Writedowns for the quarter were 19 billion Swiss francs, in line with a warning issued by the bank in April when it also said its net loss would be about 12 billion Swiss francs.

However, the notable lack of fresh writedowns beyond the 37 billion dollars UBS had previously announced led some analysts to comment that the "worst may be over" for the bank and indeed, the banking sector.

Bank Wegelin analysts said investors were probably relieved that the results were in line with the earlier warning and that no new writedowns were announced.

While it described UBS' situation as still far from rosy, it added: "It is true for UBS as it is for the whole sector: the worst is probably over."

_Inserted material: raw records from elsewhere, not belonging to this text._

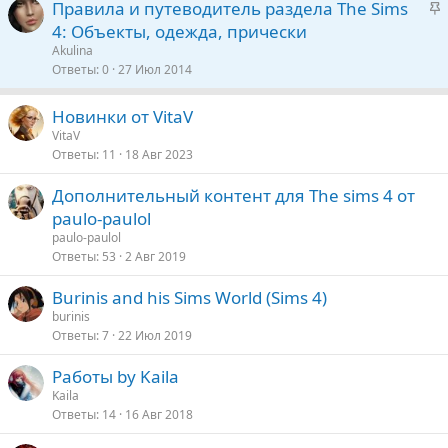
З
Правила и путеводитель раздела The Sims
е
а
4: Объекты, одежда, прически
п
к
Akulina
л
р
Ответы
0
27 Июл 2014
е
е
п
Новинки от VitaV
о
л
VitaV
е
Ответы
11
18 Авг 2023
Дополнительный контент для The sims 4 от
о
paulo-paulol
paulo-paulol
Ответы
53
2 Авг 2019
Burinis and his Sims World (Sims 4)
burinis
Ответы
7
22 Июл 2019
Работы by Kaila
Kaila
Ответы
14
16 Авг 2018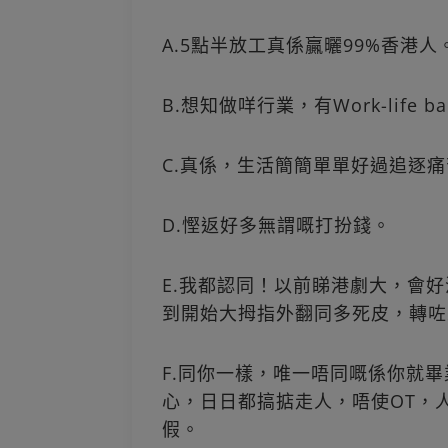
A.5點半放工真係贏曬99%香港人
B.想知做咩行業，有Work-life b
C.真係，生活簡簡單單好過追逐
D.慳返好多無謂嘅打扮錢。
E.我都認同！以前睇港劇大，會
到開始大拇指外翻同多死皮，轉咗工日日
F.同你一樣，唯一唔同嘅係你就畢
心，日日都搞掂走人，唔使OT，
假。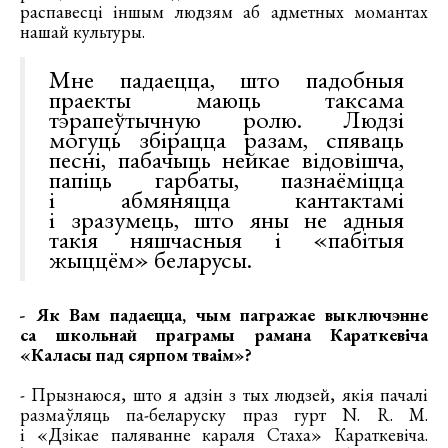
распавесці іншым людзям аб адметных момантах
нашай культуры.
Мне падаецца, што падобныя
праекты маюць таксама
тэрапеўтычную ролю. Людзі
могуць збірацца разам, спяваць
песні, пабачыць нейкае відовішча,
папіць гарбаты, пазнаёміцца
і абмяняцца кантактамі
і зразумець, што яны не адныя
такія няшчасныя і «пабітыя
жыццём» беларусы.
- Як Вам падаецца, чым пагражае выключэнне
са школьнай праграмы рамана Караткевіча
«Каласы пад сярпом тваім»?
- Прызнаюся, што я адзін з тых людзей, якія пачалі
размаўляць па-беларуску праз гурт N. R. M.
і «Дзікае паляванне караля Стаха» Караткевіча.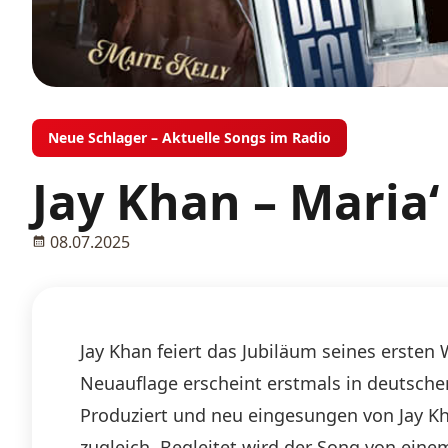
Neue Schlager – Aktuelle Songs im Radio
Jay Khan – Maria‘
08.07.2025
Jay Khan feiert das Jubiläum seines ersten 
Neuauflage erscheint erstmals in deutsch
Produziert und neu eingesungen von Jay Kh
zugleich. Begleitet wird der Song von ein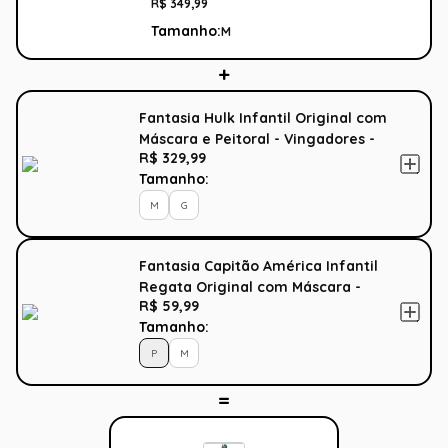
Vingadores - Marvel
R$
349
,
99
Tamanho:
M
Fantasia Hulk Infantil Original com
Máscara e Peitoral - Vingadores -
R$ 329,99
Marvel
Tamanho:
M
G
Fantasia Capitão América Infantil
Regata Original com Máscara -
R$ 59,99
Vingadores - Marvel
Tamanho:
P
M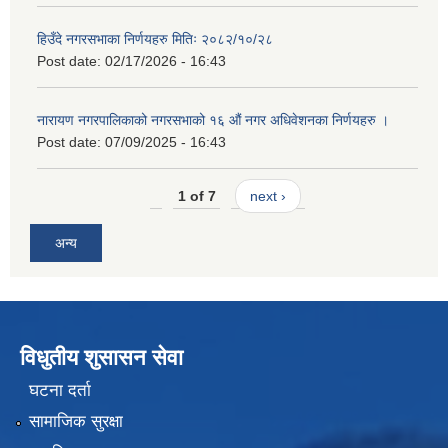
हिउँदे नगरसभाका निर्णयहरु मितिः २०८२/१०/२८
Post date:
02/17/2026 - 16:43
नारायण नगरपालिकाको नगरसभाको १६ औं नगर अधिवेशनका निर्णयहरु ।
Post date:
07/09/2025 - 16:43
1 of 7
next ›
अन्य
विधुतीय शुसासन सेवा
घटना दर्ता
सामाजिक सुरक्षा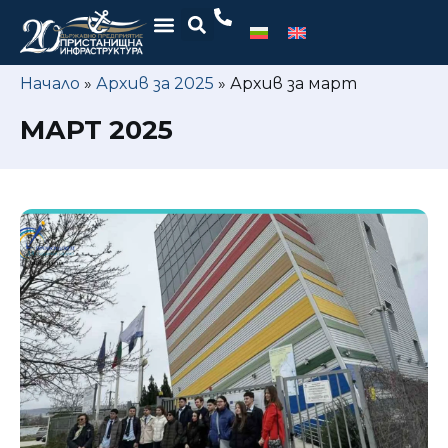
Начало
»
Архив за 2025
»
Архив за март
МАРТ 2025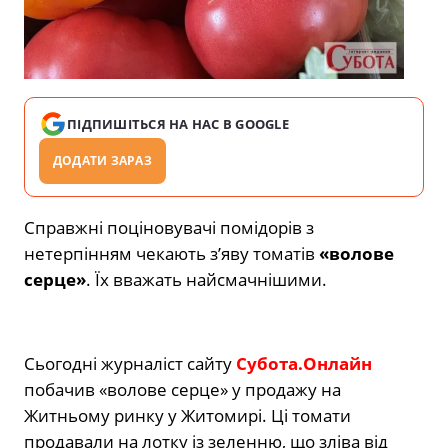
ПІДПИШІТЬСЯ НА НАС В GOOGLE
ДОДАТИ ЗАРАЗ
Справжні поціновувачі помідорів з
нетерпінням чекають з’яву томатів
«волове
серце»
. Їх вважать найсмачнішими.
Сьогодні журналіст сайту
Субота.Онлайн
побачив «волове серце» у продажу на
Житньому ринку у Житомирі. Ці томати
продавали на лотку із зеленню, що зліва від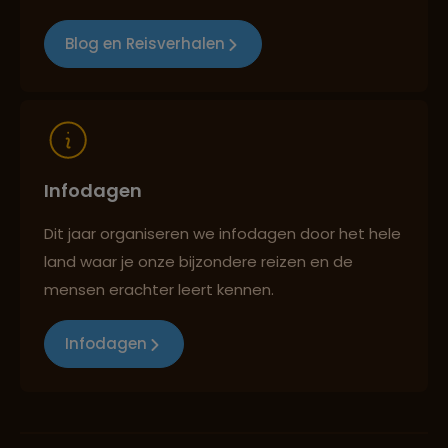
Blog en Reisverhalen
Reizen met oog voor mens, cultuur en milieu
Infodagen
Dit jaar organiseren we infodagen door het hele
land waar je onze bijzondere reizen en de
mensen erachter leert kennen.
Infodagen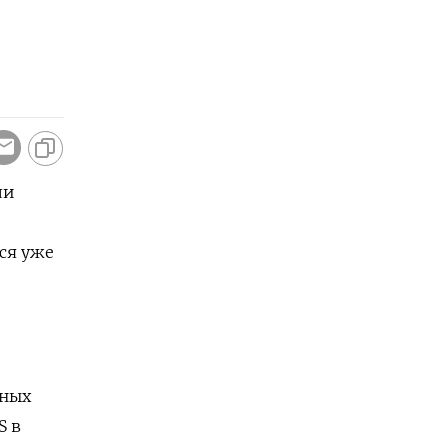
ли
ся уже
ьных
S в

UBS said on Tuesday the year had begun with "tough business conditions" which it expected to continue.

"The impact will affect all of UBS' businesses and it requires the firm to manage costs, resources and capacity very actively," the bank said.

It said it would cut 2,600 jobs from its investment bank unit -- the main culprit for the subprime-related losses -- by the year-end, most through redundancies.

Staff would also be trimmed in other departments, mainly through normal departures and internal redeployment.

Assuming no change in market conditions, it expected to have 5,500 fewer employees by the middle of 2009.

The bank (NASDAQ: TBHS - news) last year announced some 1,500 job cuts by the end of 2007.

UBS also said it had "substantially reduced its risk inventory," with positions related to US subprime mortgages down by about 60 percent compared to the third quarter of last year.

Chief executive Marcel Rohner also confirmed a report that the bank was selling some of its subprime mortgage debt to US asset manager BlackRock (NYSE: BLK - news) for 15 billion dollars.

He did not give further details about the transaction, but according to a Financial Times report, the debt was bought at a 25 percent discount to its face value of 20 billion dollars.

It would in turn be packaged into a BlackRock fund and sold to investors. UBS would retain a minority interest in the fund and could thereby profit from a recovery in the future, according to the FT report which cited anonymous sources.

Rohner said "we see market demand for these securities returning in certain areas and at the current level of valuations."

UBS "will get over these difficulties in the coming quarters," Rohner assured reporters in a telephone conference call, although he declined to specify when exactly he expected the bank to return to profitability.

He added that the bank did not need fresh capital.

UBS has had to seek fresh capital twice, once from a Singapore sovereign wealth fund and an anonymous Middle Eastern investor, and a second time last month from its shareholders.

UBS shares fell 5 percent to 35.02 Swiss francs on the Zurich stock exchange in late afternoon trade. The overall SMI index was down 1.3 percent.